Originally designed with a two-speed transmission, Bubba's twin electric
engines were retooled into a single, slower gear that made the device
easier to control while slowing the consumption of battery power. The
transmission switch on the remote was changed to deliver the explosive
charge.
Bubba's creation is an example of classic engineering design: refining
the objectives of two distinct devices a remote-controlled, off-the-shelf
Traxxas E-Maxx all-terrain radio-controlled truck and an explosive ordinance
disposal (EOD) robot that was built by another Marine unit to
achieve a new goal.
As a member of the 4th Combat Engineer Battalion, Kuniholm wrote in
an e-mail last month from Iraq, "We build and destroy obstacles to protect
friendly positions and to allow the infantry to pass through enemy positions.
Part of this responsibility includes sweeping and clearing minefields.
Combat engineers are trained in the use of explosives for demolition."
Watching the problems encountered by the EOD robot while he was training
at the March Air Force Base in California, Kuniholm recalled his dismissive
reaction a few weeks earlier to Akers' suggestion that their unit be
equipped with a mechanical scout that would be sent ahead to investigate
and identify suspicious objects. Upon seeing the difficulties encountered
by what Kuniholm described as a complex, multifeatured, tracked EOD
robot, the captain revised his initial opinion. Thoughts of variations
began to creep into his mind.
Soon, Kuniholm was on the phone and the Internet with his four business
partners at Tackle Design requesting backup.
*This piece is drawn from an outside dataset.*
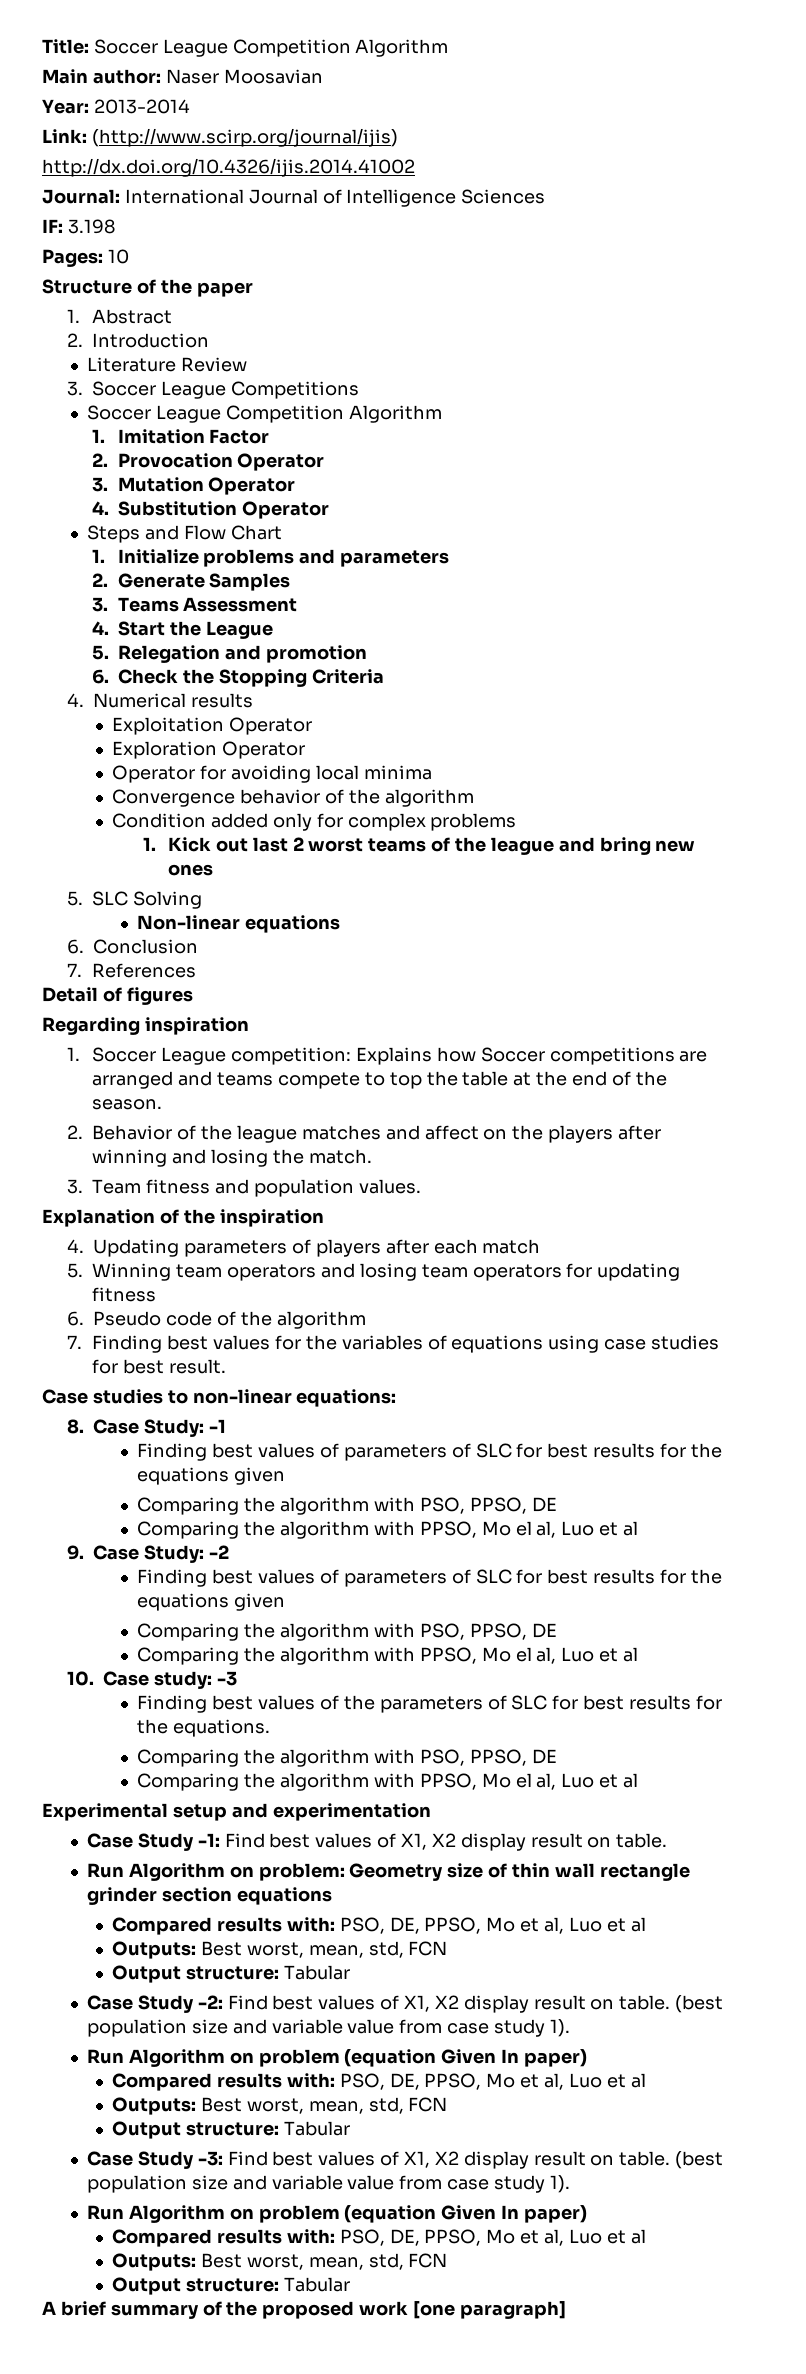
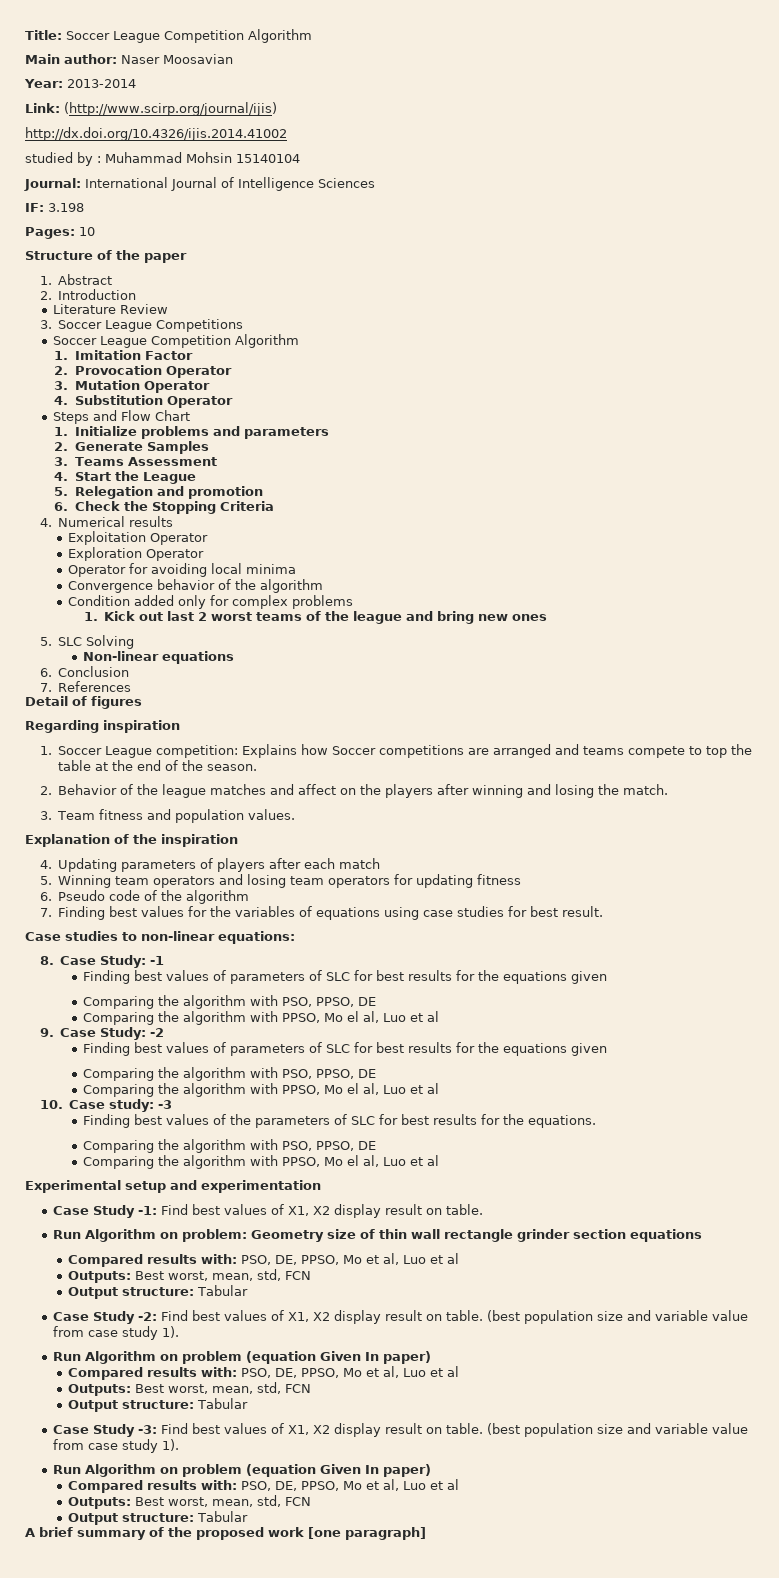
(415, 167) none -> [25,152,300,166] // studied by : Muhammad Mohsin 15140104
He e-mailed design specs
to his North Carolina-based colleagues. Having no funding, Kuniholm
shelved Akers' idea of a video camera and hand-held video screen as
too expensive, requesting instead "the capability of delivering a plastic
explosive charge to destroy a discovered mine or IED," Kuniholm explained
in his e-mail.
 |
| Armed with video capability, Bubba serves
as the eyes of Combat Engineers in Iraq. |
Kuniholm had told his partners, one of whom is ASME member Jason Stevens,
that he would pay for the materials. As the project progressed, two
other partners, who were assembling the device, decided that visual
capability was too vital to ignore. They made the necessary adjustments
to Bubba's platform and secured the video camera and small LCD screen
for Kuniholm themselves.
In two weeks, partners Chuck Messer and Kevin Webb designed and built
the device using Kuniholm's initial request and subsequent input. The
two engineers also got corporate donations of robot components. Traxxas
donated the E-Maxx truck. And Kuniholm's mother started a not-for-profit
organization to pay for other needed parts.
One day in August, Kuniholm packed the disassembled device into his
Marine-issue footlocker, said goodbye to his wife and four-year-old
son, and flew to Iraq.
Although he is pleased with the overall performance over the past three
months, Kuniholm wrote, "There are a number of modifications that I
would like to make to Bubba, but, as you might imagine, having the time,
tools and materials to do this is not realistic given our mission requirements."